British wheelchair fencer

Dimitri Coutya, MBE (born 7 October 1997) is a British wheelchair fencer. He is the Cat B Wheelchair Fencing Champion for Individual Foil and Individual Épée at the Paris 2024 Summer Paralympics. He won a team silver, a team bronze and two individual bronze medals for Great Britain in Wheelchair fencing at the 2020 Summer Paralympics at the Makuhari Messe, Tokyo, Japan.

Fencing internationally in Épée Cat B and Foil Cat B, he won a total of 82 Men Single International Individual medals for GBR.

After reaching the Épée quarter final in Rio 2016, Coutya won two world championships golds in Rome 2017. He won his first European championships Gold in 2018 in Terni - Italy. At the 2019 world championships in Cheong Ju - South Korea, Coutya won a Gold in Épée and a Silver in Foil.

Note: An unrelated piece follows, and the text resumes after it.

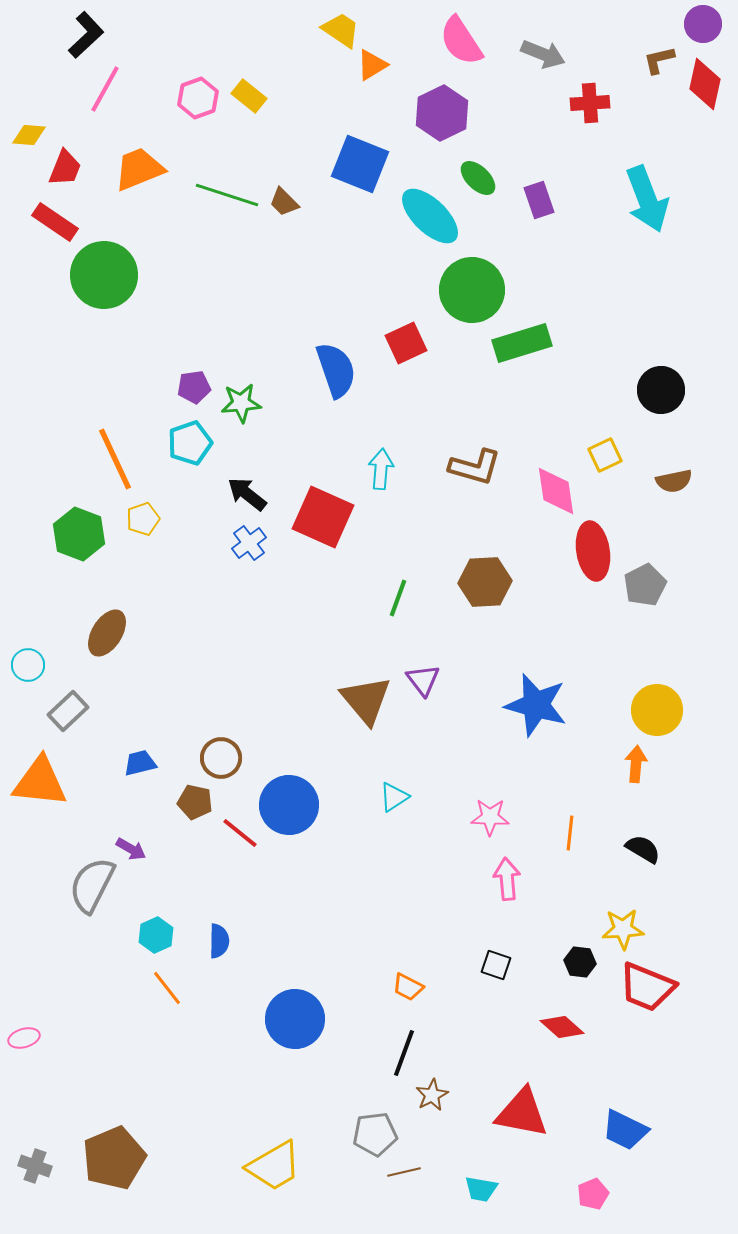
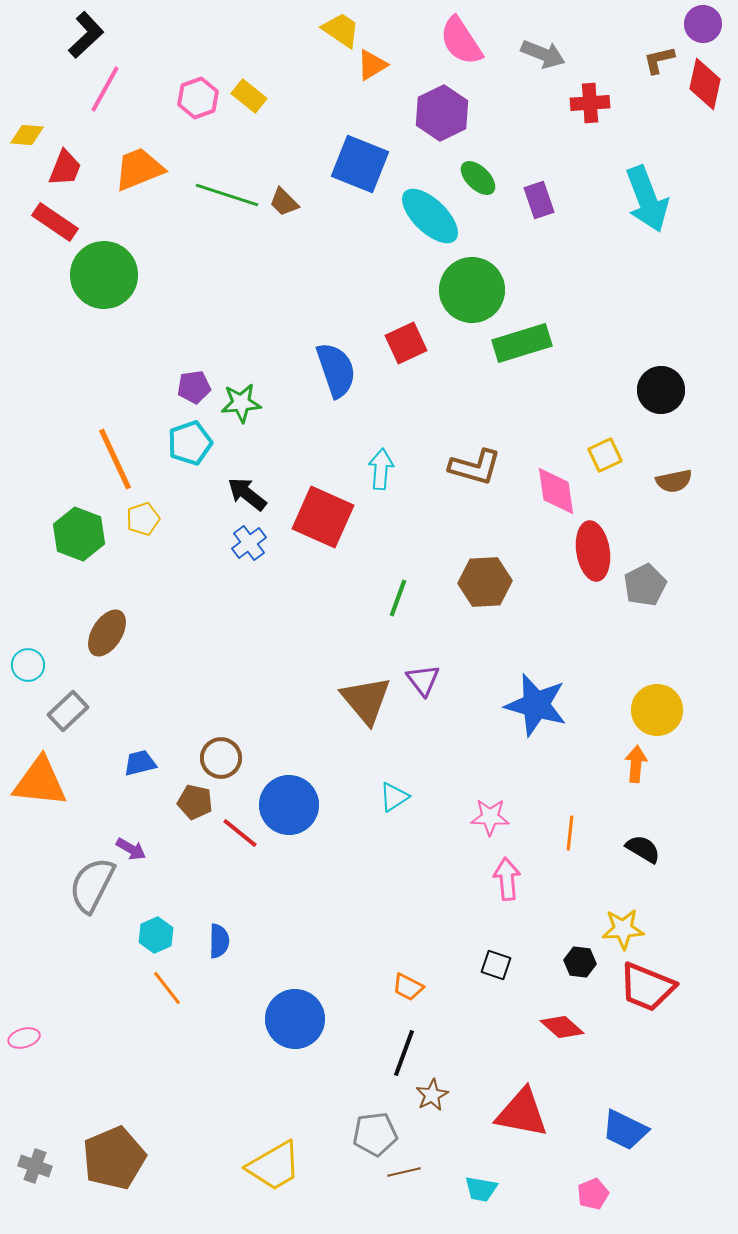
yellow diamond at (29, 135): moved 2 px left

During the preparations for the Paris 2024 Paralympics, Coutya won 7 European Titles, World Championship Bronze and Silver medals (Terni 2023 - Italy), and his first European Sabre medal, a Silver in the Paris 2024 European Championship.

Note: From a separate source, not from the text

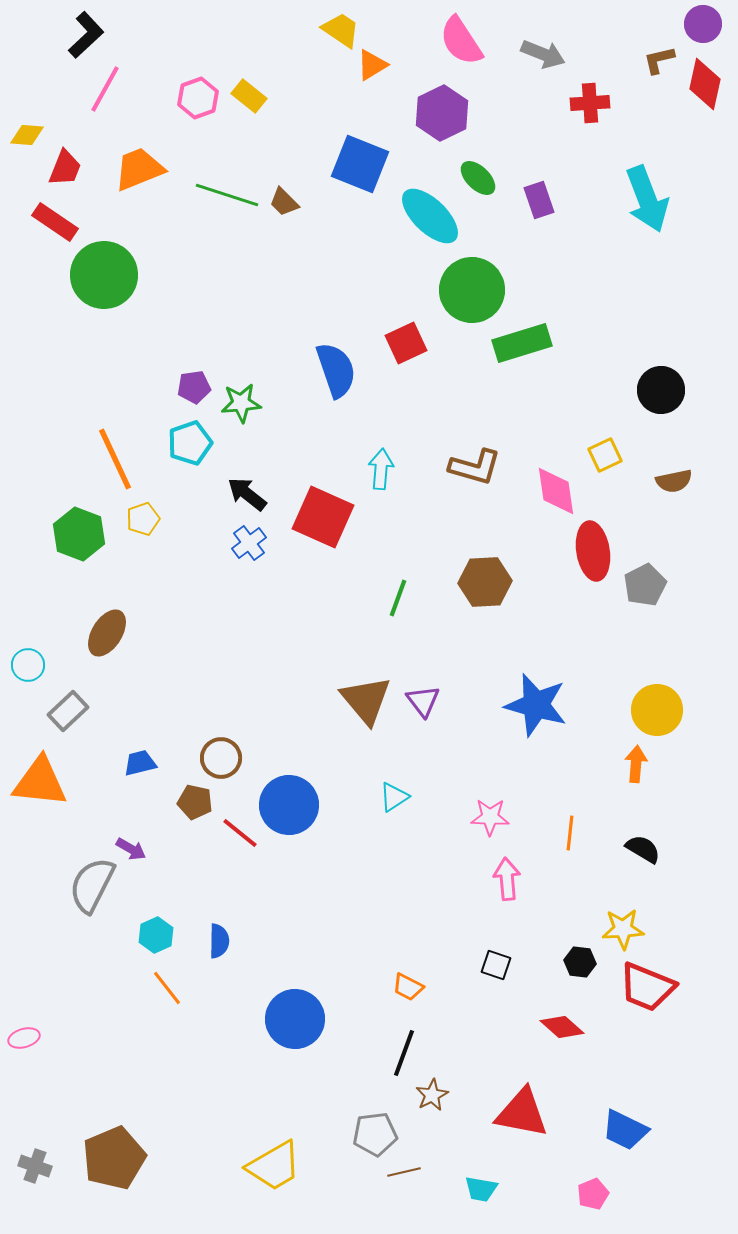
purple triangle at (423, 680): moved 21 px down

For several years Coutya has been ranked world no.1 in both Wheelchair Fencing Cat B Épée and Cat B Foil.

On 3 July 2024, Coutya became the first British Fencing athlete to be selected for the Paralympics, to fence in all three individual weapons (Sabre, Foil and Épée).

In the Paris 2024 Summer Pralympics, Coutya became the first Brit to win an Individual Foil Gold since Cyril Thomas in Tokyo 1964. He followed that with an Individual Épée Gold taking Paralympics GB's overall gold medal tally to surpass Tokyo's 41 medals.